**TASK BRIEF:**
Leave the images out and repeat the data exactly as given.

**PROVIDED MATERIAL:**
= = =

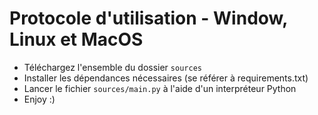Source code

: # Protocole d'utilisation - Window, Linux et MacOS
- Téléchargez l'ensemble du dossier `sources`
- Installer les dépendances nécessaires (se référer à requirements.txt)
- Lancer le fichier `sources/main.py` à l'aide d'un interpréteur Python
- Enjoy :)
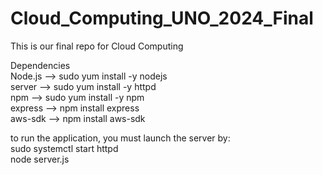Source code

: # Cloud_Computing_UNO_2024_Final
This is our final repo for Cloud Computing

Dependencies <br>
Node.js --> sudo yum install -y nodejs<br>
server --> sudo yum install -y httpd<br>
npm --> sudo yum install -y npm<br>
express --> npm install express<br>
aws-sdk --> npm install aws-sdk<br>



to run the application, you must launch the server by:<br>
sudo systemctl start httpd<br>
node server.js<br>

= = =

**RESULT OF THE EXERCISE:**
Source code

: # Protocole d'utilisation - Window, Linux et MacOS
- Téléchargez l'ensemble du dossier `sources`
- Installer les dépendances nécessaires (se référer à requirements.txt)
- Lancer le fichier `sources/main.py` à l'aide d'un interpréteur Python
- Enjoy :)
Source code

: # Cloud_Computing_UNO_2024_Final
This is our final repo for Cloud Computing

Dependencies <br>
Node.js --> sudo yum install -y nodejs<br>
server --> sudo yum install -y httpd<br>
npm --> sudo yum install -y npm<br>
express --> npm install express<br>
aws-sdk --> npm install aws-sdk<br>



to run the application, you must launch the server by:<br>
sudo systemctl start httpd<br>
node server.js<br>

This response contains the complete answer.